I lived in a stateroom on the cabin deck of an old steamship that had been hauled ashore after the '64 earthquake, after all the other bars in Kodiak were rubbed out by the tsunami. The rent was $30 a week and when I turned on the light the cockroaches would scatter across the rotting carpet with a rustling like dry leaves on a sidewalk. At night I would wake in my bunk feeling them crawling up my legs under the covers, or brushing my ears with their antennae, and I never got used to that. There was a nightclub upstairs, and all winter the band played the same songs, and the sound would come down through the deck overhead and I could tell what time it was by what song they were playing. To this day I cannot hear "Smoke On the Water" without remembering instantly the particular smell of that stateroom at eleven o'clock at night, a smell of cigarettes and mold, sweat, and dirty socks. There was something else there too, though I didn't recognize then what it was, a kind of! distilled essence of used up chances, of shot wads, paid for orgasms, and nowhere else to go, the peculiar odor of the end of the line. I thought that was just the way cheap hotels smelled without knowing why, like the smell of dogs, or new cars. And for awhile that winter I even thought it was a romantic smell, because it was the smell from which the rest of my golden life would spring, and I knew that come April, I would be out fishing and I would never have to smell that thing again.
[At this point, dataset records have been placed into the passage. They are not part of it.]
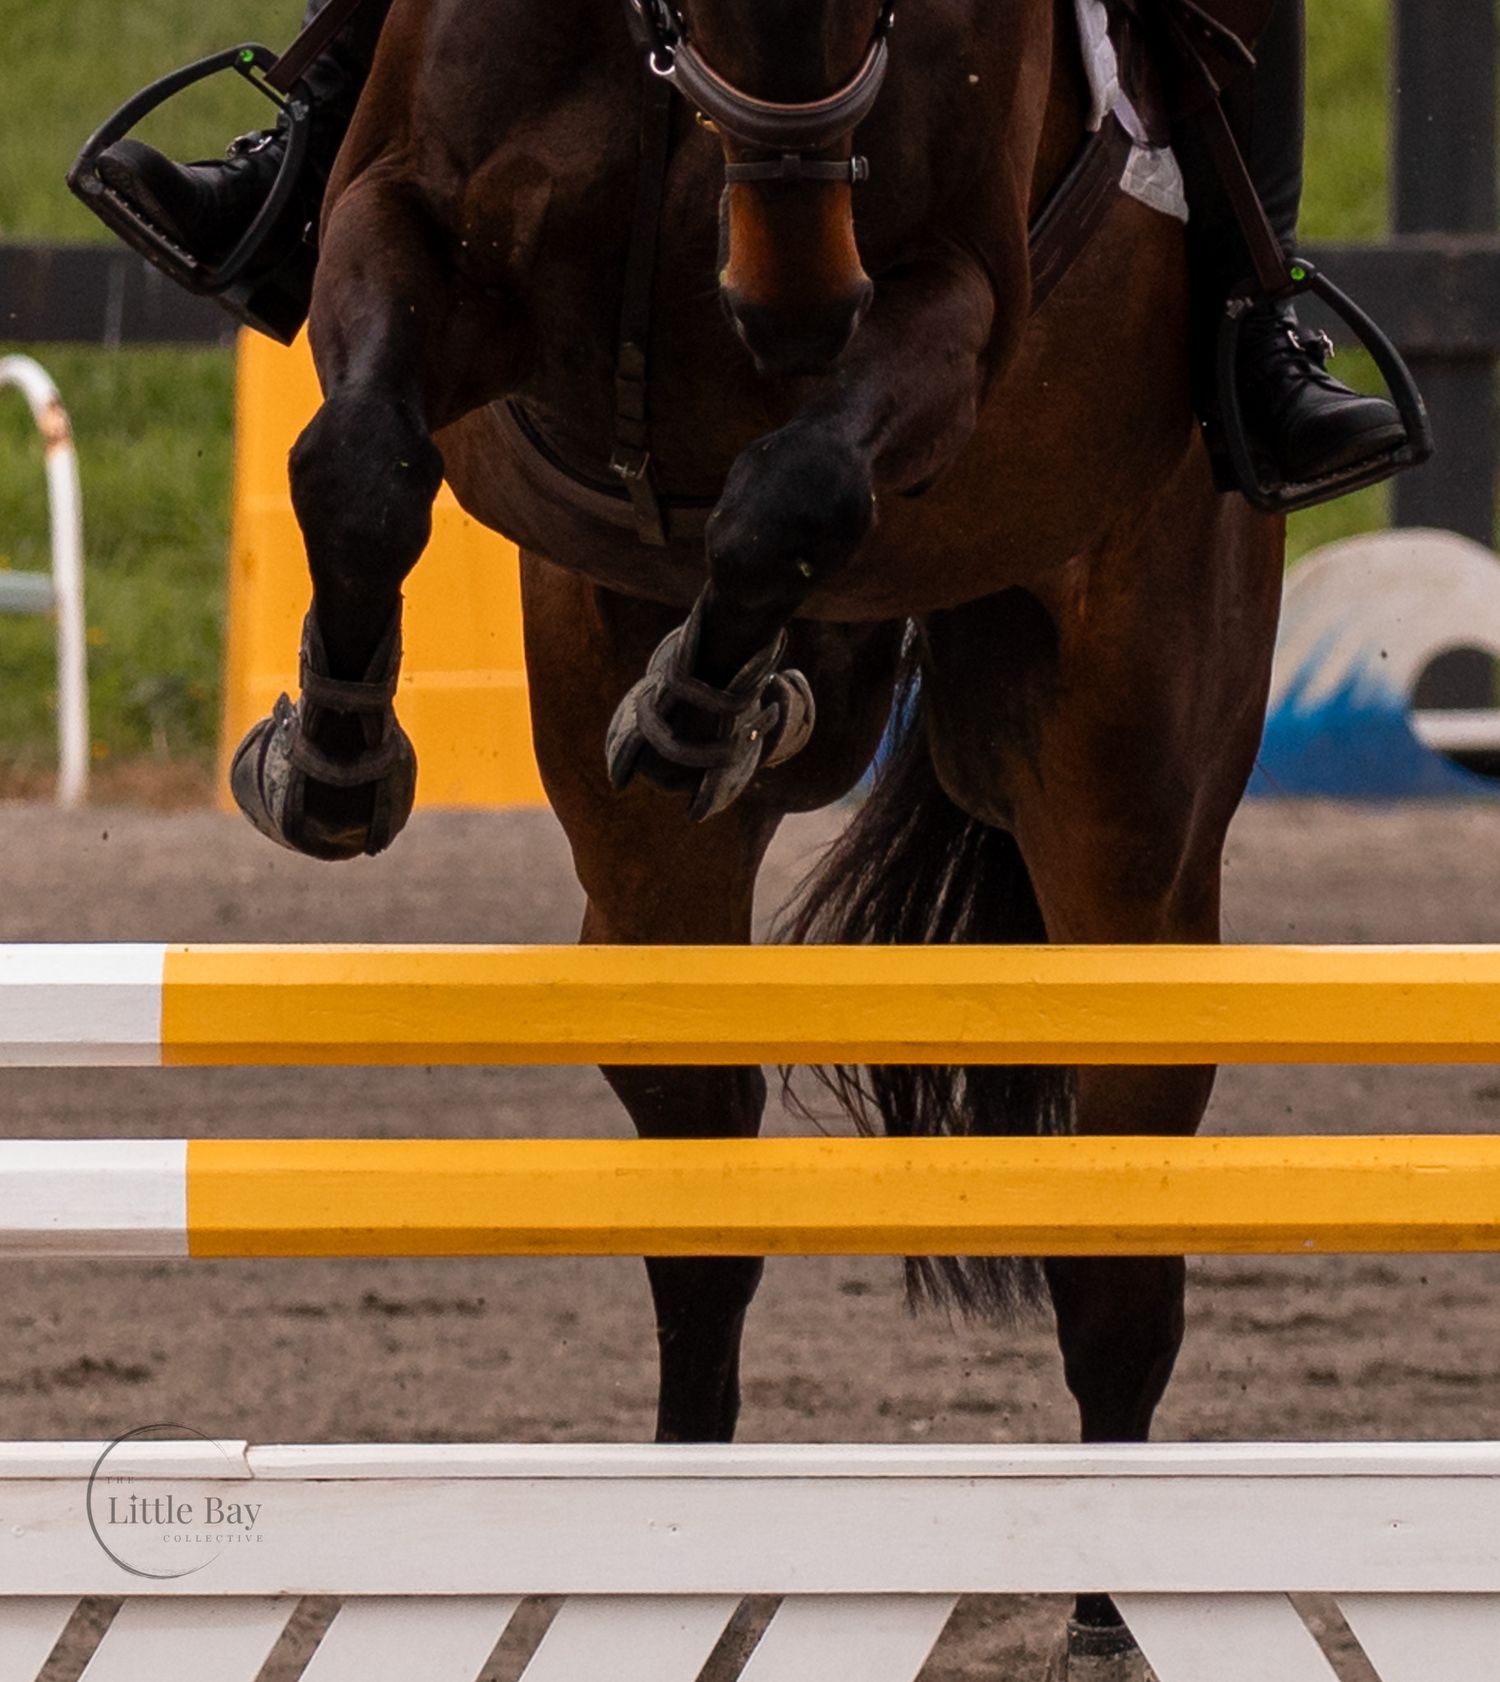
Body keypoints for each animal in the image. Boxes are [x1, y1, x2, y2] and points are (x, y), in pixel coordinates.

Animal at [258, 0, 1284, 1667]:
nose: (798, 307)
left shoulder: (949, 304)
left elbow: (795, 483)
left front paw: (700, 705)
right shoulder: (406, 218)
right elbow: (356, 460)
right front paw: (333, 753)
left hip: (1131, 813)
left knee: (1116, 1261)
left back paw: (1105, 1610)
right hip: (643, 853)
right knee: (699, 1192)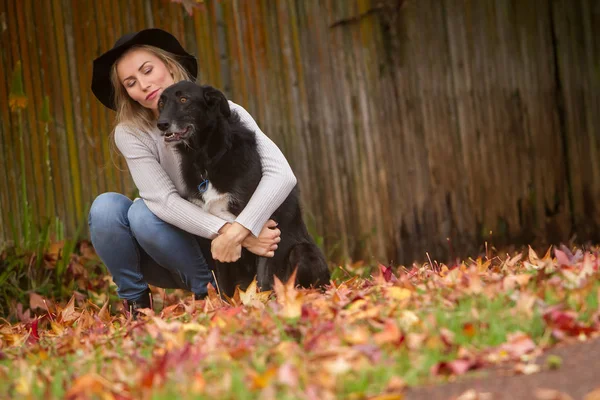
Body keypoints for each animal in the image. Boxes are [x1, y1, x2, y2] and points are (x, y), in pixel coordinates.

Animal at [157, 81, 330, 296]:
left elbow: (264, 277)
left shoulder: (266, 224)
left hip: (303, 252)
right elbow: (224, 284)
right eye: (161, 103)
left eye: (183, 99)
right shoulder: (218, 232)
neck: (207, 158)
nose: (161, 124)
One night as I lay in my bunk reading, with the bass line of the music upstairs slowly vibrating the paint from the steel walls, an argument began between two men in the stairwell outside my door. There were drunken shouts all the time in that stairwell, arguments, laughter, screams, at all hours, and I kept turning the pages of my book. But then there was a sharp bang, and then two more bangs close together, very close to my door, and I knew it was a pistol out there, deciding something. The shouting stopped and it was very quiet for a moment and I wondered if I should get down on the floor in case the shooting started again. I waited. After a couple minutes I heard other people out there, and I turned off the light and opened the door a hair and peeped out. A man in a green army field jacket was lying on his side against the railing that went around the stairwell, facing away from me, and there were people kneeling beside him, and standing looking down at him. They rolled him over on his back and his eyes were open, and his arm rolled over his chest and fell on the floor next to him like a dead chicken's wing. I shut the door and kept the light off and lay very quietly on my bunk with my clothes on. The band kept playing upstairs.

The next morning I walked into town down Mission Road with the heatless sun on my back, my shadow ahead of me, pale blue in the tire tracks in the snow. The wind came over the trees on the other side of Potato Patch Lake and the Three Sisters rose beyond them, streamers of snow curling and falling delicately off the ridges. I remember that distinctly, the clear cold light and the empty sky, my shadows and the streamers of snow. I know now how memory drifts over memory, settling seamlessly into itself like snow from successive storms. And I realize how inevitable it was that the vision of that winter I wanted to keep, the light and the sky and the unobstructed brilliance of those mountains would instead be covered over and obscured forever with the smell of that room, and the sight of that man's arm flopping onto the floor.